(Record excerpts begins)
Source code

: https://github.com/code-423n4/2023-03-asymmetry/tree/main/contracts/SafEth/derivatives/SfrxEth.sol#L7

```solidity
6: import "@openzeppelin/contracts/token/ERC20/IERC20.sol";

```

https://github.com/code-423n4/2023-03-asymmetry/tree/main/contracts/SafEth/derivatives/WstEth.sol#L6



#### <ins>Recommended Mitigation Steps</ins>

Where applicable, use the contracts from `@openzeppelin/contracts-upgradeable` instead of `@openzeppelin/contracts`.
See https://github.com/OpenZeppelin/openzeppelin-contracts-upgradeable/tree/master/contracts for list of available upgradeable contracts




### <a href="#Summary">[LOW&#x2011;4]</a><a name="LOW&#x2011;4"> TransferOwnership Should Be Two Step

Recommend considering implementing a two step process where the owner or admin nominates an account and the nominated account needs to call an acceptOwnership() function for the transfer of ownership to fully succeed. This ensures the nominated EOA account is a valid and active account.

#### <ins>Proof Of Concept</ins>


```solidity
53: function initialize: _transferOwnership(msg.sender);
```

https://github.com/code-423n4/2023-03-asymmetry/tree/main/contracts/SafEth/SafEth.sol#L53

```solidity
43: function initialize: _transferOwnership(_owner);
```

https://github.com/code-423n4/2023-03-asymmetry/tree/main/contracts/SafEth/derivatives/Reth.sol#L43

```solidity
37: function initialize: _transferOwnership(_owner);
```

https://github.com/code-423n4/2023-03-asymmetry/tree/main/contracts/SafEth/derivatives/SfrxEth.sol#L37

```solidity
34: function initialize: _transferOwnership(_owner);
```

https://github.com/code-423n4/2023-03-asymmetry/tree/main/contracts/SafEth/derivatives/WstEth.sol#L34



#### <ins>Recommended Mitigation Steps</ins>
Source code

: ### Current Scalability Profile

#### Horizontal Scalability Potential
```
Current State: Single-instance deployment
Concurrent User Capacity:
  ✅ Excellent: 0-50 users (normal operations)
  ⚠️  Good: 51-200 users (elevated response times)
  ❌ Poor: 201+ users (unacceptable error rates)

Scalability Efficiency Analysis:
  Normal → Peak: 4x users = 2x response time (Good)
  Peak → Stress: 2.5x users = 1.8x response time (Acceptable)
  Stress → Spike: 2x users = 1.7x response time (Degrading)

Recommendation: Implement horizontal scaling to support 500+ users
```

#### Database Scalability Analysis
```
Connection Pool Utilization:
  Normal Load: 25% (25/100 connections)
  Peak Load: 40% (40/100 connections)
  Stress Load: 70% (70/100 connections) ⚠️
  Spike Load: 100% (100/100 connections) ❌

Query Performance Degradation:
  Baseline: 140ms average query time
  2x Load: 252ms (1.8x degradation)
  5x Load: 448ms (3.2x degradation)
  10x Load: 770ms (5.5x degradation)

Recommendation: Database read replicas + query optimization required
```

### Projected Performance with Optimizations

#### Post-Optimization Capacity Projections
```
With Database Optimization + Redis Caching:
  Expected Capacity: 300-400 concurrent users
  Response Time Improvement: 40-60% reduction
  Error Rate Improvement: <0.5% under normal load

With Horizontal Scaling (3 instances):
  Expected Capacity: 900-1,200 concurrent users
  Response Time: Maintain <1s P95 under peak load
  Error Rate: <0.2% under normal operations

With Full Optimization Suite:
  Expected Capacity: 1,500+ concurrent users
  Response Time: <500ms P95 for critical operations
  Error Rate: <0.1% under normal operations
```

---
(Record excerpts ends)
(Record excerpts begins)
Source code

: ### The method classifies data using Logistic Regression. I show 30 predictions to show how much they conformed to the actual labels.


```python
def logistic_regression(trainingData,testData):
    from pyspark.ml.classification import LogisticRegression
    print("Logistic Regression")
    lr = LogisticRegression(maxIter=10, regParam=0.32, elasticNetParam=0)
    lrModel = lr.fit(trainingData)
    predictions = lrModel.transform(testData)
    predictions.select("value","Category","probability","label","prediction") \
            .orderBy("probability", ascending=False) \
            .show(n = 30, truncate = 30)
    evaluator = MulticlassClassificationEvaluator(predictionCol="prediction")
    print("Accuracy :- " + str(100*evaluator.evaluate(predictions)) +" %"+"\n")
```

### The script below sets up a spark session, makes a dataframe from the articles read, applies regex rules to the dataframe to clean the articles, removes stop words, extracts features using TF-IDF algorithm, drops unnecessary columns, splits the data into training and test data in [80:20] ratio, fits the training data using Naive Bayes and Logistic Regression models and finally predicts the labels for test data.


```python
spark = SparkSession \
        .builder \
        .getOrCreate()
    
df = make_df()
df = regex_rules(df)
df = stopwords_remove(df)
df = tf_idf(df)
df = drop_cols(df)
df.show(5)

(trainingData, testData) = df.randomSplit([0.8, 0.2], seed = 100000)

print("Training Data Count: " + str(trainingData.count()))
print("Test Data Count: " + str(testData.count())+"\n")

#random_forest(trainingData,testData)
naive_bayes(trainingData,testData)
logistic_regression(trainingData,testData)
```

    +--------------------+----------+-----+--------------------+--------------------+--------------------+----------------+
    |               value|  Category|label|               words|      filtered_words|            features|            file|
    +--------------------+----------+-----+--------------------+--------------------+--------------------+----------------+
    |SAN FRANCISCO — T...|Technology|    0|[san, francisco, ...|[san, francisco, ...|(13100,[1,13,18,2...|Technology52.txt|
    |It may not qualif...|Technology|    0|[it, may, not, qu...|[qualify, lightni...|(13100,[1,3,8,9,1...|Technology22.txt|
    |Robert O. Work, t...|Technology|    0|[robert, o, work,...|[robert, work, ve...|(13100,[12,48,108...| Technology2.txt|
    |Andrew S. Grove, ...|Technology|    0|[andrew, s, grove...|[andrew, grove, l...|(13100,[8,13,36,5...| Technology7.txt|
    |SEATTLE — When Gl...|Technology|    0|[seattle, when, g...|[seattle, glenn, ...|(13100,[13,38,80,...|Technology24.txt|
(Record excerpts ends)
(Record excerpts begins)
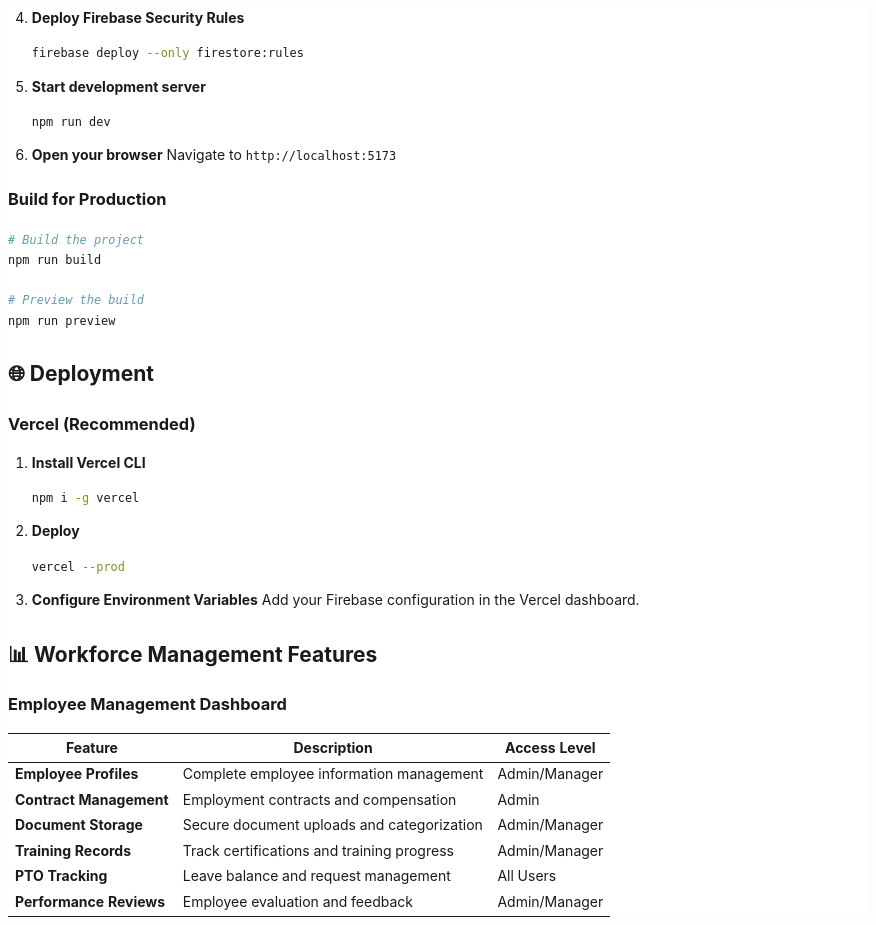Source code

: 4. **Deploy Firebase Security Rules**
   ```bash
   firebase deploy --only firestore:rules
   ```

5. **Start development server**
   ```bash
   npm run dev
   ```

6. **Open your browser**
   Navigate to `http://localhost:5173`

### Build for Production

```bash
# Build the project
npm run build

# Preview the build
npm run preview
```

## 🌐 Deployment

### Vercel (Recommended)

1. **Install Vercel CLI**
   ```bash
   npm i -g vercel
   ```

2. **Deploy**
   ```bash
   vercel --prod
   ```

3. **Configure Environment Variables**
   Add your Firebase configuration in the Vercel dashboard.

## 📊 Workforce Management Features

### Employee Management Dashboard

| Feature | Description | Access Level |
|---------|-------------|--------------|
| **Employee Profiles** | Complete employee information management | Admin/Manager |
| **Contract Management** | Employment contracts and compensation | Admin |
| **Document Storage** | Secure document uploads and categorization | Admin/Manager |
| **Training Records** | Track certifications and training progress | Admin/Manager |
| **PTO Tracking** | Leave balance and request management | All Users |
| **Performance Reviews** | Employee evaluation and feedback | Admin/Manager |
(Record excerpts ends)
# The task
Whenever a line in the entries holds the word "Employee", copy that line.

# The answer
### Employee Management Dashboard
| **Employee Profiles** | Complete employee information management | Admin/Manager |
| **Performance Reviews** | Employee evaluation and feedback | Admin/Manager |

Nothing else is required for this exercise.